Tuesday, Feb. 22, 2011

Best Documentary Feature

Nominees:
Exit Through the Gift Shop, Banksy and Jaimie D'Cruz
GasLand, Josh Fox and Trish Adlesic
Inside Job, Charles Ferguson and Audrey Marrs (WINNER)
Restrepo, Tim Hetherington and Sebastian Junger
Waste Land, Lucy Walker and Angus Aynsley

This Oscar won't be waiting for Waiting for "Superman". The public-schools doc got plenty of press attention (including a TIME cover) and lavish praise for its director, Davis Guggenheim, whose An Inconvenient Truth won an Oscar and, for Al Gore, a Nobel Prize. "Superman" seemed certain to be nominated for Best Documentary Feature and to then duke it out with the year's other favorite doc, Inside Job, Charles Ferguson's even-tempered takedown of the government's sorry role in overseeing the banking sector before its 2008 collapse. The big issue of the past few years vs. the big issue of our children's lives. Exciting, eh?

That faceoff was not to be. Though Inside Job was nominated and remains a slim favorite, Waiting for "Superman" didn't make the cut. One guess why: If you want Academy members to embrace your political documentary, the approach had better be left-wing — and "Superman", which in its populist zeal finds fault with the teachers' unions and praises nonunion charter schools, was seen by many as a takedown of organized labor. Indeed, Wisconsin Governor Scott Walker's proposed stripping of bargaining rights for teachers and other government workers simply gives a Tea Party twist to Guggenheim's argument that private-sector teachers are more reliable, not to mention cheaper.

The anti-big-business politics of GasLand are, for the Academy's Doc-Feature voters, comfortingly leftie. The movie looks at energy conglomerates like Halliburton, which, to satisfy their dream of making America the "Saudi Arabia of natural gas," are buying up miles of property for a hazardous form of hydraulic drilling called fracking. Fox finds startling special effects to illuminate his argument: homeowners hold a lighter next to the kitchen spigot and watch their sink burst into blue flame. But the director's on-camera tone of arrogance and finally helplessness sabotages his subject. In a way he didn't mean it to be, GasLand is noxious.

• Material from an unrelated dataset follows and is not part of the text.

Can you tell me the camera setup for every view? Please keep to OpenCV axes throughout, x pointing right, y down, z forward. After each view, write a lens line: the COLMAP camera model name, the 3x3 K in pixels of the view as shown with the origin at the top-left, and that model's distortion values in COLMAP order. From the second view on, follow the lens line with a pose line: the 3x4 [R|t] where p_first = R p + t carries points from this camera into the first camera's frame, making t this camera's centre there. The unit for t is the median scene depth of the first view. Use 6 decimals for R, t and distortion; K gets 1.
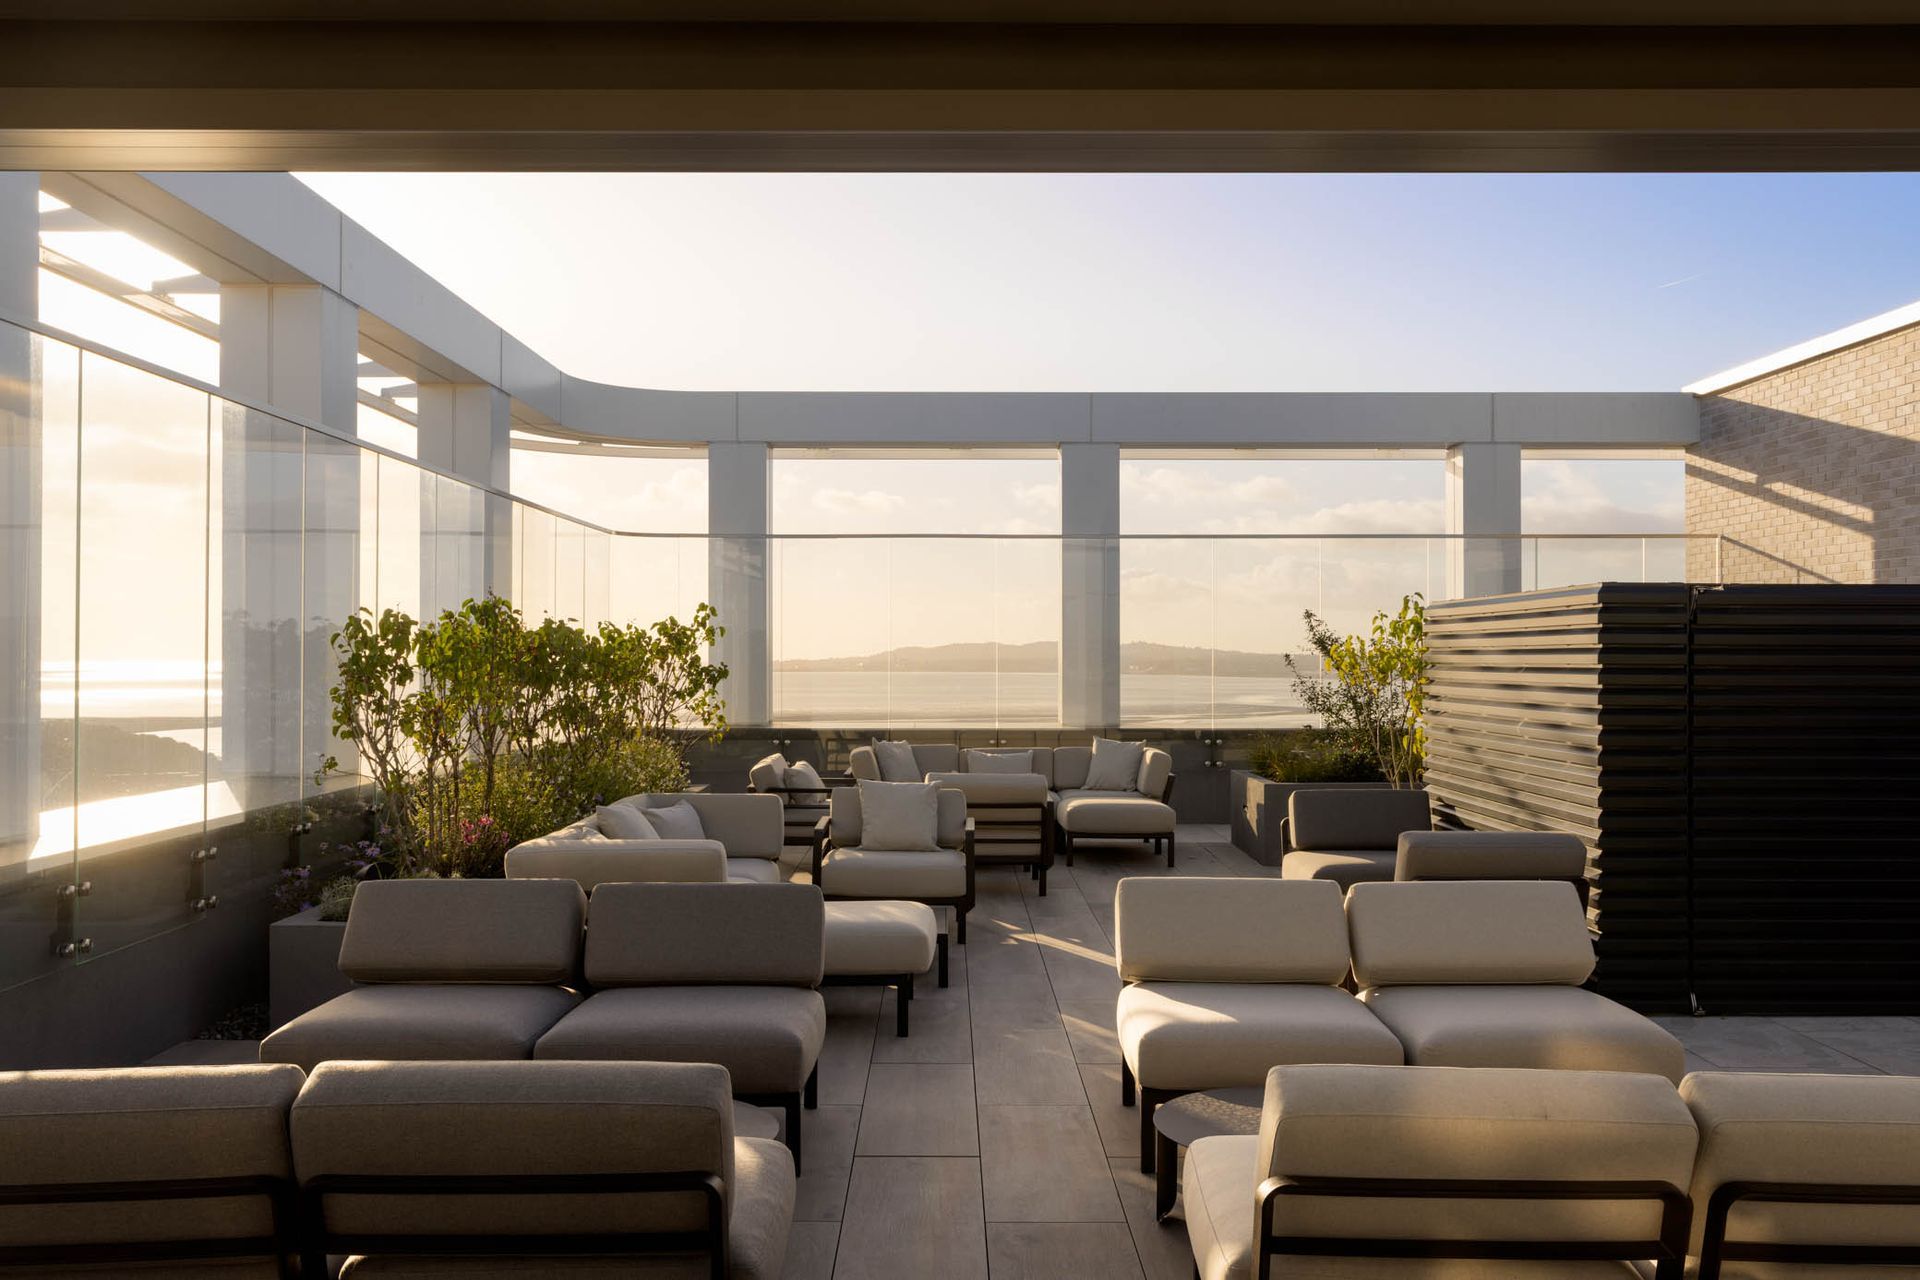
lens RADIAL K [[1458.1, 0, 901.9], [0, 1458.1, 645.0], [0, 0, 1]] dist [-0.006953, -0.000816]
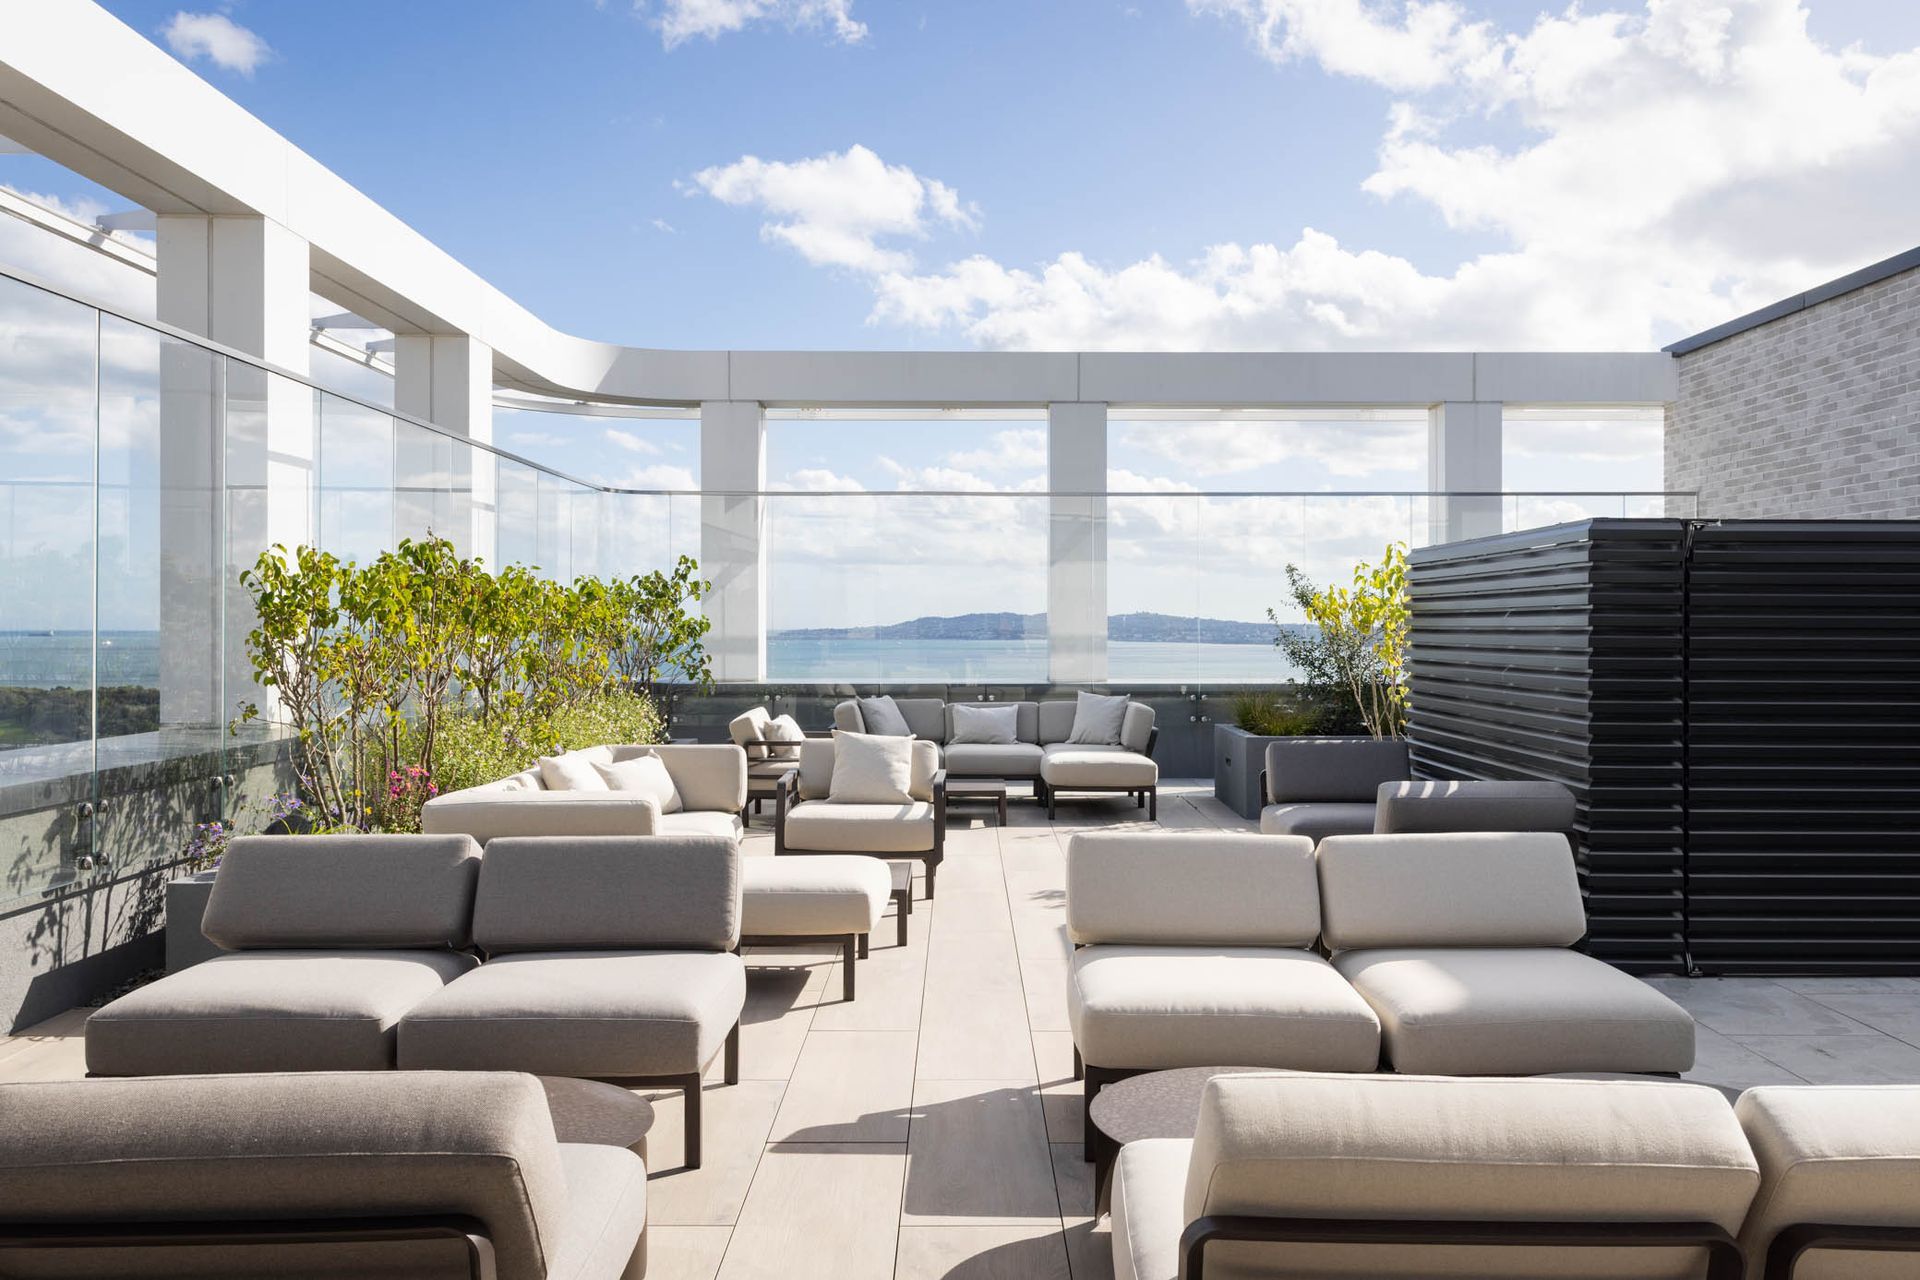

To make Restrepo, filmmaker Hetherington and journalist-adventurer Junger (he wrote The Perfect Storm) spent a year with an Army unit in Afghanistan to record life on the front lines. The old Army slogan "Hurry up and wait" is replaced by "Wait and shoot," as the GIs at Restrepo (the site is named for one of the Army's first comrades to die there) pass the time talking about their mission and the folks back home, then return fire from the neighboring Taliban. Filmed without narration or ostensible politics, Restrepo should win commendation medals from soldiers and filmmakers alike. But its you-are-there immediacy doesn't necessarily translate into a you-must-vote impulse.

If there's a feel-good political film on the list, it's Walker's Waste Land. (A Walker doc from last year — Countdown to Zero, about nuclear proliferation — was not nominated.) The film details New York artist Vik Muniz's plan to collaborate with Rio de Janeiro garbage pickers on a giant art project; the Brazilian artisans, flinty and charming, steal the show. Waste Land would have a decent shot at upsetting Inside Job ... if it weren't for another nominated film about urban artists. Of course, that's Banksy's Exit Through the Gift Shop, with its improbable star: Thierry Guetta, a Frenchman who videotaped graffiti painters in Los Angeles and then became an art celebrity on his own.

Banksy is famously reclusive, never seen unless covered in a hood. To forestall some fraudulent man in a monkey mask from purloining the Oscar, Academy president Tom Sherak at first said that, in the event of an Exit win, only d'Cruz, the film's producer, would be allowed on stage. But after Banksy's purported presence in Los Angeles filled many column inches, Sherak demurred, telling the Hollywood Reporter, "I'm not gonna stand up to stop him. Nobody is. That's not what we do." The artist also adjusted his view of the Oscars. "I don't agree with the concept of award ceremonies," Banksy said, "but I'm prepared to make an exception for the ones I'm nominated for." The artist added, "The last time there was a naked man covered in gold paint in my house, it was me."

Seeing a masked man, or a gold-plated naked one, onstage receiving an Oscar would be a highlight of Sunday night's show; TV watchers will be rooting for Exit Through the Gift Shop. But Inside Job is our story, and we're sticking to it.